Cochegrus v. Herriman, 2020 UT 14 (Peterson, J.)

The plaintiff tripped over a piece of rebar protruding five inches from a park strip. The rebar was rusted and had been nicked several times, and some of the nicks were clean and others were rusted. The plaintiff sued the city (who owned the parking strip), a homeowner’s association that owned the property abutting the park strip, and the property management company that contracted with the homeowner’s association to maintain the park strip. The defendants moved for summary judgment, and the district court granted it because the plaintiff had not provided sufficient evidence that the protruding rebar existed long enough to infer that the defendants had constructive knowledge of it. The Utah Supreme Court reversed, holding:

  1. The plaintiff provided sufficient evidence that sufficient time had elapsed that the defendants should have remedied the temporary unsafe condition. The nature of an unsafe condition may itself be evidence of its age. A durable, nontransitory unsafe condition like a protruding metal rod inherently suggests longevity. Here, the metal rod was firmly fixed to the ground and installed years prior, it had been exposed to the elements long enough that it had rusted, the rod had been nicked several times by lawnmower blades, and it was in a residential park strip that was regularly mowed. 
  2. The homeowner’s association and maintenance company did not successfully argue that they owed no duty to the plaintiff. A city code provision required abutting property owners to maintain in good condition all park strips. These two defendants did not analyze why a code-based duty to maintain a park strip did not encompass a duty to exercise reasonable casre to remediate any danger posed by the protruding rebar, even if the duty only requires notifying the city of the rod or warning pedestrians of the danger. 

WORKERS’ COMPENSATION

O’Connor v. Labor Commission, 2020 UT App 49 (Hagen, J.)

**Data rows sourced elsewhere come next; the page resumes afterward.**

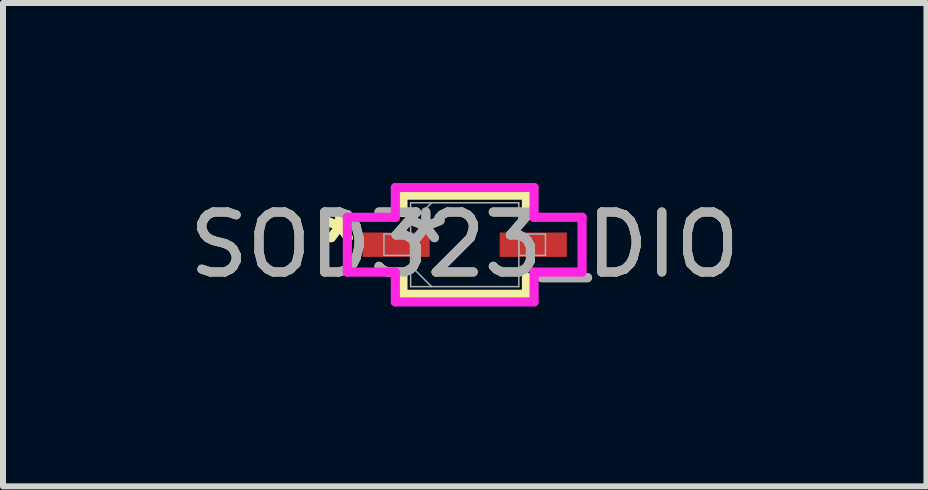
<source format=kicad_pcb>
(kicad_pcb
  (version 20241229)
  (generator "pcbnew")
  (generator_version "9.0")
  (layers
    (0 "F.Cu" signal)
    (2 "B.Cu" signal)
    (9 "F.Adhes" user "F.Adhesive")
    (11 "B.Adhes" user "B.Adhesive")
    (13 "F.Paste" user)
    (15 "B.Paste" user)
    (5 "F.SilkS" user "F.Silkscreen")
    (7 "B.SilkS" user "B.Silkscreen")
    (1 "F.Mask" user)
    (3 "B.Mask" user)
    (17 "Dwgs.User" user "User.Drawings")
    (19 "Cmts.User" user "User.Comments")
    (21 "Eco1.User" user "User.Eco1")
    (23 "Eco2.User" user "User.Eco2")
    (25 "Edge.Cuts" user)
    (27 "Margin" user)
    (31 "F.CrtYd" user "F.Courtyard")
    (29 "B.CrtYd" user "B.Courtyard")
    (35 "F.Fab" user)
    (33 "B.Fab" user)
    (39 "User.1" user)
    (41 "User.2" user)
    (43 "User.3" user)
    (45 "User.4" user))
  (footprint "SOD323_DIO"
    (layer "F.Cu")
    (at 4.696 1.029)
    (property "Reference" "SOD323_DIO" (at 0 0 0) (unlocked yes) (layer "F.SilkS") (effects (font (size 1 1) (thickness 0.15))))
    (attr smd)
    (fp_line (start -1.029 -0.826) (end -1.029 -0.536) (stroke (width 0.152) (type solid)) (layer "F.SilkS"))
    (fp_line (start -1.029 0.536) (end -1.029 0.826) (stroke (width 0.152) (type solid)) (layer "F.SilkS"))
    (fp_line (start -1.029 0.826) (end 1.029 0.826) (stroke (width 0.152) (type solid)) (layer "F.SilkS"))
    (fp_line (start 1.029 -0.826) (end -1.029 -0.826) (stroke (width 0.152) (type solid)) (layer "F.SilkS"))
    (fp_line (start 1.029 -0.536) (end 1.029 -0.826) (stroke (width 0.152) (type solid)) (layer "F.SilkS"))
    (fp_line (start 1.029 0.826) (end 1.029 0.536) (stroke (width 0.152) (type solid)) (layer "F.SilkS"))
    (fp_line (start -1.956 -0.457) (end -1.156 -0.457) (stroke (width 0.152) (type solid)) (layer "F.CrtYd"))
    (fp_line (start -1.956 0.457) (end -1.956 -0.457) (stroke (width 0.152) (type solid)) (layer "F.CrtYd"))
    (fp_line (start -1.156 -0.953) (end 1.156 -0.953) (stroke (width 0.152) (type solid)) (layer "F.CrtYd"))
    (fp_line (start -1.156 -0.457) (end -1.156 -0.953) (stroke (width 0.152) (type solid)) (layer "F.CrtYd"))
    (fp_line (start -1.156 0.457) (end -1.956 0.457) (stroke (width 0.152) (type solid)) (layer "F.CrtYd"))
    (fp_line (start -1.156 0.953) (end -1.156 0.457) (stroke (width 0.152) (type solid)) (layer "F.CrtYd"))
    (fp_line (start 1.156 -0.953) (end 1.156 -0.457) (stroke (width 0.152) (type solid)) (layer "F.CrtYd"))
    (fp_line (start 1.156 -0.457) (end 1.956 -0.457) (stroke (width 0.152) (type solid)) (layer "F.CrtYd"))
    (fp_line (start 1.156 0.457) (end 1.156 0.953) (stroke (width 0.152) (type solid)) (layer "F.CrtYd"))
    (fp_line (start 1.156 0.953) (end -1.156 0.953) (stroke (width 0.152) (type solid)) (layer "F.CrtYd"))
    (fp_line (start 1.956 -0.457) (end 1.956 0.457) (stroke (width 0.152) (type solid)) (layer "F.CrtYd"))
    (fp_line (start 1.956 0.457) (end 1.156 0.457) (stroke (width 0.152) (type solid)) (layer "F.CrtYd"))
    (fp_line (start -1.346 -0.178) (end -1.346 0.178) (stroke (width 0.025) (type solid)) (layer "F.Fab"))
    (fp_line (start -1.346 0.178) (end -0.902 0.178) (stroke (width 0.025) (type solid)) (layer "F.Fab"))
    (fp_line (start -0.902 -0.699) (end -0.902 0.699) (stroke (width 0.025) (type solid)) (layer "F.Fab"))
    (fp_line (start -0.902 -0.349) (end -0.552 -0.699) (stroke (width 0.025) (type solid)) (layer "F.Fab"))
    (fp_line (start -0.902 -0.178) (end -1.346 -0.178) (stroke (width 0.025) (type solid)) (layer "F.Fab"))
    (fp_line (start -0.902 0.178) (end -0.902 -0.178) (stroke (width 0.025) (type solid)) (layer "F.Fab"))
    (fp_line (start -0.902 0.349) (end -0.552 0.699) (stroke (width 0.025) (type solid)) (layer "F.Fab"))
    (fp_line (start -0.902 0.699) (end 0.902 0.699) (stroke (width 0.025) (type solid)) (layer "F.Fab"))
    (fp_line (start 0.902 -0.699) (end -0.902 -0.699) (stroke (width 0.025) (type solid)) (layer "F.Fab"))
    (fp_line (start 0.902 -0.178) (end 0.902 0.178) (stroke (width 0.025) (type solid)) (layer "F.Fab"))
    (fp_line (start 0.902 0.178) (end 1.346 0.178) (stroke (width 0.025) (type solid)) (layer "F.Fab"))
    (fp_line (start 0.902 0.699) (end 0.902 -0.699) (stroke (width 0.025) (type solid)) (layer "F.Fab"))
    (fp_line (start 1.346 -0.178) (end 0.902 -0.178) (stroke (width 0.025) (type solid)) (layer "F.Fab"))
    (fp_line (start 1.346 0.178) (end 1.346 -0.178) (stroke (width 0.025) (type solid)) (layer "F.Fab"))
    (fp_text user "*" (at -2.083 0 0) (layer "F.SilkS") (effects (font (size 1 1) (thickness 0.15))))
    (fp_text user "*" (at -2.083 0 0) (unlocked yes) (layer "F.SilkS") (effects (font (size 1 1) (thickness 0.15))))
    (fp_text user "*" (at -0.648 0 0) (unlocked yes) (layer "F.Fab") (effects (font (size 1 1) (thickness 0.15))))
    (fp_text user "*" (at -0.648 0 0) (layer "F.Fab") (effects (font (size 1 1) (thickness 0.15))))
    (fp_text user "${REFERENCE}" (at 0 0 0) (unlocked yes) (layer "F.Fab") (effects (font (size 1 1) (thickness 0.15))))
    (pad "1" smd rect (at -1.143 0) (size 1.118 0.406) (layers "F.Cu" "F.Mask" "F.Paste"))
    (pad "2" smd rect (at 1.143 0) (size 1.118 0.406) (layers "F.Cu" "F.Mask" "F.Paste")))
  (gr_rect
    (start -3 -3)
    (end 12.393 5.057)
    (stroke (width 0.1) (type default))
    (fill no)
    (layer "Edge.Cuts")))
</source>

In 1983, an employee was injured at work and started receiving a static disability payment of $241 per week for the remainder of his life, as was statutorily required. But the legislature amended the law in 1988 to provide for a payment based on the percentage of Utah’s average weekly wage rather than a flat payment. When the employee’s static weekly payment fell below what he would receive under the percentage-of-the-average-weekly-wage system, he petitioned the Labor Commission to increase his disability award to match the percentage system. The Commission ultimately denied his petition. The Court of Appeals affirmed, holding:

  1. The law as it existed at the time of the employee’s injury in 1983 governs the amount of benefits the employee is entitled to. Absent express direction from the legislature to apply the 1988 amendment to employees injured before the amendment’s effective date in 1988, the law in effect at the time of the injury continues to control the calculation of benefits.

Massengale v. Labor Commission, 2020 UT App 44 (Christiansen Forster, J.)

In 2002, an employee was injured at work. In 2014, he applied for a hearing on a request for surgery stemming from that injury and a claim for permanent total disability benefits. He withdrew that application and filed another claim for permanent total disability in 2016. The Labor Commission dismissed the employee’s claim as untimely. The Court of Appeals affirmed, holding:

  1. By statute, an employee’s claim for permanent disability benefits is barred unless the employee “by no later than 12 years from the date of the accident is able to meet the employee’s burden of proving that the employee is due the compensation claimed.” Utah Code §34A-2-417(2)(a). Because the employee was pursuing a claim for surgery alongside his permanent disability claim, he was not in a position—at the 12-year mark in 2014—to prove his entitlement to permanent disability benefits.